State Rep. Fiona McFarland’s bill aimed at preventing fraud from occurring on a state database of Florida businesses has been signed by Gov. Ron DeSantis.
The bill will provide the Department of State the authority to require passwords and verify the identification of people changing records on Sunbiz.org, the state’s database for businesses.
Previous coverage: Stranger accused of using website flaw to hijack Sarasota man’s real estate business
More: Sarasota Rep. McFarland files bill to secure Sunbiz.org, prevent hijacking of businesses
Sunbiz.org is managed by the Division of Corporations, which is a division of the Florida Department of State. The website currently acts in an administrative filing capacity and accepts any changes “at face value.”
While it is a third-degree felony to fraudulently change a record on Sunbiz.org, the current system does not check the identity of anyone applying for a change. This has allowed businesses to be defrauded in the past, according to a Herald-Tribune investigation last year.
McFarland told the Herald-Tribune when she filed her bill that she decided to do so after the newspaper detailed how a Parrish man allegedly hijacked a Sarasota real estate company and took out loans on the companies properties totaling more than $1 million.
“I’m happy to announce that “The “Sunbiz bill” has been signed into law by the Governor!” McFarland tweeted on Monday. “Dept. of State can now create a password-protected program for registered” Florida businesses.
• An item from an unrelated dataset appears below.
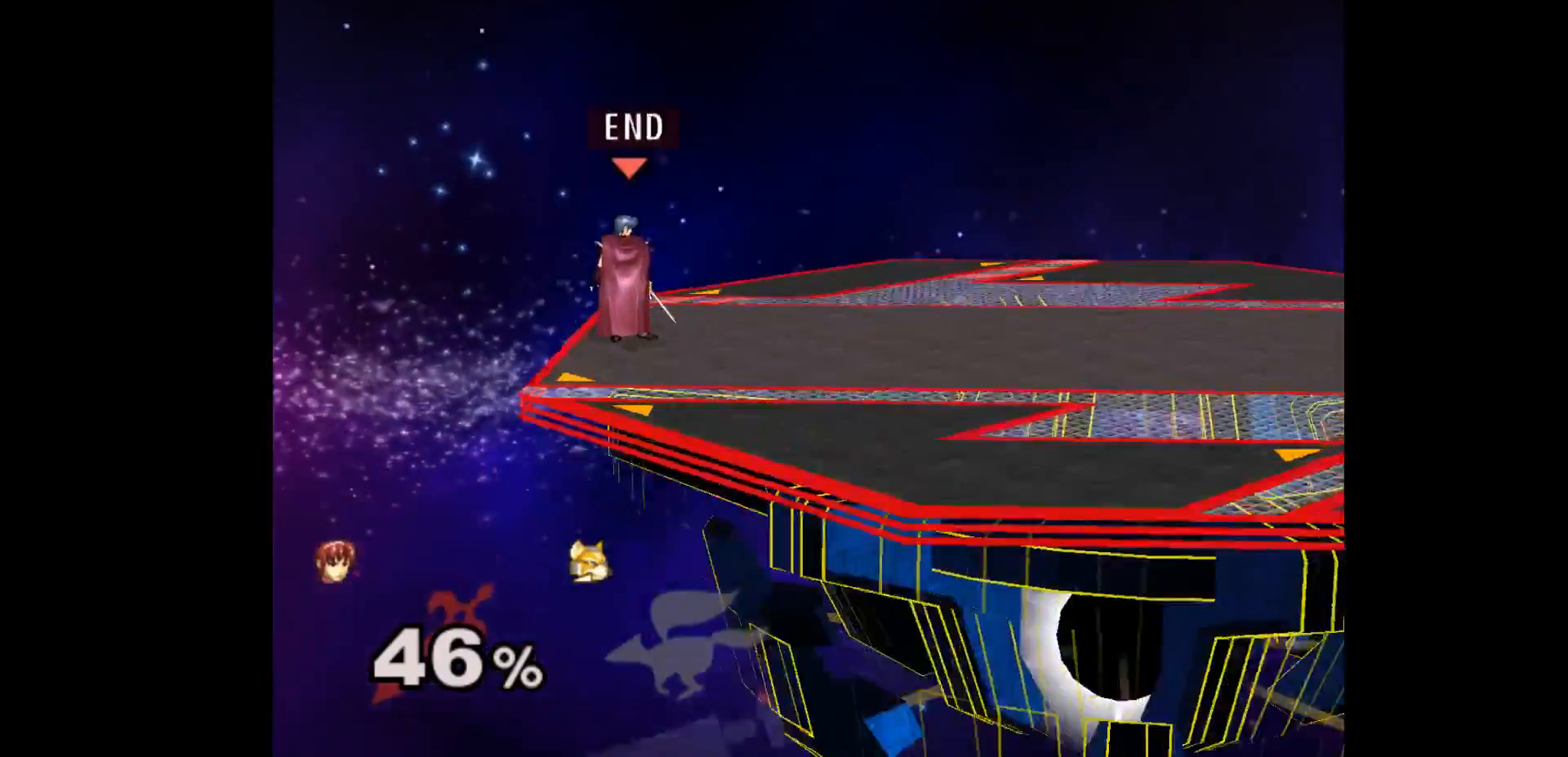
{"buttons": [], "left_stick": "center", "events": []}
McFarland thanked Rep. Chip LaMarca and State Senator Erin Grall for getting the bill to the governor’s desk. Grall sponsored a Senate version of the bill.
“Let’s keep demanding safe and excellent” government services, McFarland concluded her tweet.
It took the Sarasota Police Department more than four months to complete their investigation after the Herald-Tribune first wrote about the allegations. Robert E. Houston Jr. was arrested on numerous felony charges in January stemming from the Sarasota Police Department’s investigation.
According to the arrest report, the bank accounts that Houston is accused of using in the real estate scheme were nearly empty by the time police made the arrest.
Houston remains in the Sarasota County jail, according to the jail log on Tuesday afternoon.